Это было почти неизбежно...

* * *

Я один у сожженной беседки,

Месяц холодно дышит в лицо.

Я встречаю поблекшие метки,

Что на кленах оставил юнцом.

 

Эти клены теперь погрубели,

И орешник высок и матер.

За озябшей спиною – ели.

Там, на тлеющем западе – бор.


И все так же рыдают цикады,

И все так же крапива жжет.

Только мне почему-то не рады,

Да и я не рад, в свой черед.

 

Так бывает, я знаю, бывает:

Поистерся я, стал слишком зол.

Но об этом они и рыдают,

И поэтому я пришел.

 

Научился я многому в школе,

В той, что жизнью привыкли звать:

Я умею приказывать боли,

Я умею ее приручать;

 

Я умею выуживать вещий

Смысл из пучины дум;

Я умею обманывать женщин,

Несмотря на плебейский костюм;

 

Я умею купаться в лени;

Я умею многим прощать;

Я умею плевать на деньги,

Не теряя при этом стать;

 

Я умею... Умею я много,

Но скажи ты мне, лес, отчего ж

Пред тобою все это – убого,

Пред тобою все это – ложь.

 

Прожил мало – увидел слишком,

Только кажется это пустым

Перед диким и нежным мальчишкой,

Что когда-то был сыном твоим.

 

Он сидит, на губах его – месяц,

Оттого-то они холодны.

Он, как раньше, ни грустен, ни весел,

Он – апостол ночной тишины.


Он в своем всегдашнем наряде:

Он одет в север, запад и юг.

И глубоко в траву, с ним рядом,

Я сажусь. Я опять его друг!

 

Брат

 

Это было почти неизбежно:

Я таким стал, а ты таким.

Но ложится снежинками нежность,

Хоть не очень ты мною любим.

 

Но ложится снежная нежность

На стекло машины твоей.

Это было почти неизбежно,

Что мы разными стали, Сергей.

 

Мне приходит на ум: я – Обломов,

Ну, а ты – респектабельный Штольц.

У тебя две машины, три дома,

Я, хоть гений, фактически – голь.

 

И жена твоя – как картинка,

Томно тянет коктейль со льдинкой.

А ты все так же играешь в машинки,

Только у тебя теперь дорогие машинки.

 

Да и я играю в игрушки,

Ох и хрупкая жизнь игрушка...

Вот, целуем пивную кружку

Третий день со случайной подружкой.

 

«Тормози!» – «Да куда ж ты?» В безбрежность

Выхожу я.

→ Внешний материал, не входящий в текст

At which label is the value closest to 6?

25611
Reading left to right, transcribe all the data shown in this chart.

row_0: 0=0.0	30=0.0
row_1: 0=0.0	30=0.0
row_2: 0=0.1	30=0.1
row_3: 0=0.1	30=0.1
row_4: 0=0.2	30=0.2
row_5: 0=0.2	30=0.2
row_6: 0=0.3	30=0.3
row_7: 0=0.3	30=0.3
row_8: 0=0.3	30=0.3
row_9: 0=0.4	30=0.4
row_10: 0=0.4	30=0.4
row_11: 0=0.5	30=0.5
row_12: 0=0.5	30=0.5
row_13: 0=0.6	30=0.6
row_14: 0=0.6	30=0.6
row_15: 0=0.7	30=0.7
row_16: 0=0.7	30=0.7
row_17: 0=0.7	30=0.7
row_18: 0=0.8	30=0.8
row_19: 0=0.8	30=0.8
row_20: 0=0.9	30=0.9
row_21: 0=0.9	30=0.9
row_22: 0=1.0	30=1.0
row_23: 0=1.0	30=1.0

Иль это мне снится?

Пусть уж лучше снежная нежность

Опускается мне на ресницы.


Из цикла «Сибирь»

 

Так как путник порой, по бродяжьей привычке,

Сбросив пыльную обувь, идет налегке,

На перроне глухом я бросал электричку

И на юг пробирался по дикой тайге.

 

И она говорила: «Куда ты, куда ты!

Ты, потомок полян и древлян,

Этим соснам и кедрам не станешь ты братом,

Здесь чужая, чужая, чужая земля!»

 

И узнал я тайгу: эти ночи в печали.

И узнав, был готов целовать сизый мох.

О, те ночи-века позабыл я едва ли,

И они возвратились, и застали врасплох.

 

Руки были по локоть в крови кислых ягод,

И свистела в лицо мне шрапнель мошкары.

А на юге потели крылья острые пагод

От свирепой, какой-то нездешней жары.

 

И под сенью тех крыл изнывали буряты,

И спешил я, хоть был им не друг и не брат.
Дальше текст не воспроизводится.